» Task details:
Render every line of the rows below as a Markdown table with the columns Number and Text, numbering each line and leaving out blank lines.

──────── Dataset excerpts ────────

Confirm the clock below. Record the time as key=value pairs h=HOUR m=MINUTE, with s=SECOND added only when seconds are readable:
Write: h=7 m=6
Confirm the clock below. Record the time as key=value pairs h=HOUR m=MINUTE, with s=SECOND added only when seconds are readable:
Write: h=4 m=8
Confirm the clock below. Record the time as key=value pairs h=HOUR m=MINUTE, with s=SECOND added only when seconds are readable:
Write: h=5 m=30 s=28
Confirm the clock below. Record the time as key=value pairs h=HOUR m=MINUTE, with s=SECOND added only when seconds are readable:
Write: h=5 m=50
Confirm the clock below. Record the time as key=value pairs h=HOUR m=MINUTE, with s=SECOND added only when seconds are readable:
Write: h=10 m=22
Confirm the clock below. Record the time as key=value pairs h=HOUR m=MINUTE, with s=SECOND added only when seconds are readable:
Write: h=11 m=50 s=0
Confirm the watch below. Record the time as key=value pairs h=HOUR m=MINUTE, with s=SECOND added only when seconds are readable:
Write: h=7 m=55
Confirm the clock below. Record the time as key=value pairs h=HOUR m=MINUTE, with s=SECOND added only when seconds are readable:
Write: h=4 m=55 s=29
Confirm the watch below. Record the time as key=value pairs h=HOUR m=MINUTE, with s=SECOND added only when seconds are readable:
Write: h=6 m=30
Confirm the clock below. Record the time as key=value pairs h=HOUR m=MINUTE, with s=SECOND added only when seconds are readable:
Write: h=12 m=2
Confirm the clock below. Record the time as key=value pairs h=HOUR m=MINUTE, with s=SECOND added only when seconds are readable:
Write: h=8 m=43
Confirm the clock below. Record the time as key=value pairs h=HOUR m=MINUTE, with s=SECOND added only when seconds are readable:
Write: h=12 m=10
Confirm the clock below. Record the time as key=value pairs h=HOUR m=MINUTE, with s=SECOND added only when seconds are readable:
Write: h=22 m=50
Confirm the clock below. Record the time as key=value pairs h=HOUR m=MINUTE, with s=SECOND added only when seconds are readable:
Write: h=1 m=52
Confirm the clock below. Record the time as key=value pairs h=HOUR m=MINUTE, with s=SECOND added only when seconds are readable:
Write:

────────

» Solution below:
| Number | Text |
|---|---|
| 1 | Confirm the clock below. Record the time as key=value pairs h=HOUR m=MINUTE, with s=SECOND added only when seconds are readable: |
| 2 | Write: h=7 m=6 |
| 3 | Confirm the clock below. Record the time as key=value pairs h=HOUR m=MINUTE, with s=SECOND added only when seconds are readable: |
| 4 | Write: h=4 m=8 |
| 5 | Confirm the clock below. Record the time as key=value pairs h=HOUR m=MINUTE, with s=SECOND added only when seconds are readable: |
| 6 | Write: h=5 m=30 s=28 |
| 7 | Confirm the clock below. Record the time as key=value pairs h=HOUR m=MINUTE, with s=SECOND added only when seconds are readable: |
| 8 | Write: h=5 m=50 |
| 9 | Confirm the clock below. Record the time as key=value pairs h=HOUR m=MINUTE, with s=SECOND added only when seconds are readable: |
| 10 | Write: h=10 m=22 |
| 11 | Confirm the clock below. Record the time as key=value pairs h=HOUR m=MINUTE, with s=SECOND added only when seconds are readable: |
| 12 | Write: h=11 m=50 s=0 |
| 13 | Confirm the watch below. Record the time as key=value pairs h=HOUR m=MINUTE, with s=SECOND added only when seconds are readable: |
| 14 | Write: h=7 m=55 |
| 15 | Confirm the clock below. Record the time as key=value pairs h=HOUR m=MINUTE, with s=SECOND added only when seconds are readable: |
| 16 | Write: h=4 m=55 s=29 |
| 17 | Confirm the watch below. Record the time as key=value pairs h=HOUR m=MINUTE, with s=SECOND added only when seconds are readable: |
| 18 | Write: h=6 m=30 |
| 19 | Confirm the clock below. Record the time as key=value pairs h=HOUR m=MINUTE, with s=SECOND added only when seconds are readable: |
| 20 | Write: h=12 m=2 |
| 21 | Confirm the clock below. Record the time as key=value pairs h=HOUR m=MINUTE, with s=SECOND added only when seconds are readable: |
| 22 | Write: h=8 m=43 |
| 23 | Confirm the clock below. Record the time as key=value pairs h=HOUR m=MINUTE, with s=SECOND added only when seconds are readable: |
| 24 | Write: h=12 m=10 |
| 25 | Confirm the clock below. Record the time as key=value pairs h=HOUR m=MINUTE, with s=SECOND added only when seconds are readable: |
| 26 | Write: h=22 m=50 |
| 27 | Confirm the clock below. Record the time as key=value pairs h=HOUR m=MINUTE, with s=SECOND added only when seconds are readable: |
| 28 | Write: h=1 m=52 |
| 29 | Confirm the clock below. Record the time as key=value pairs h=HOUR m=MINUTE, with s=SECOND added only when seconds are readable: |
| 30 | Write: |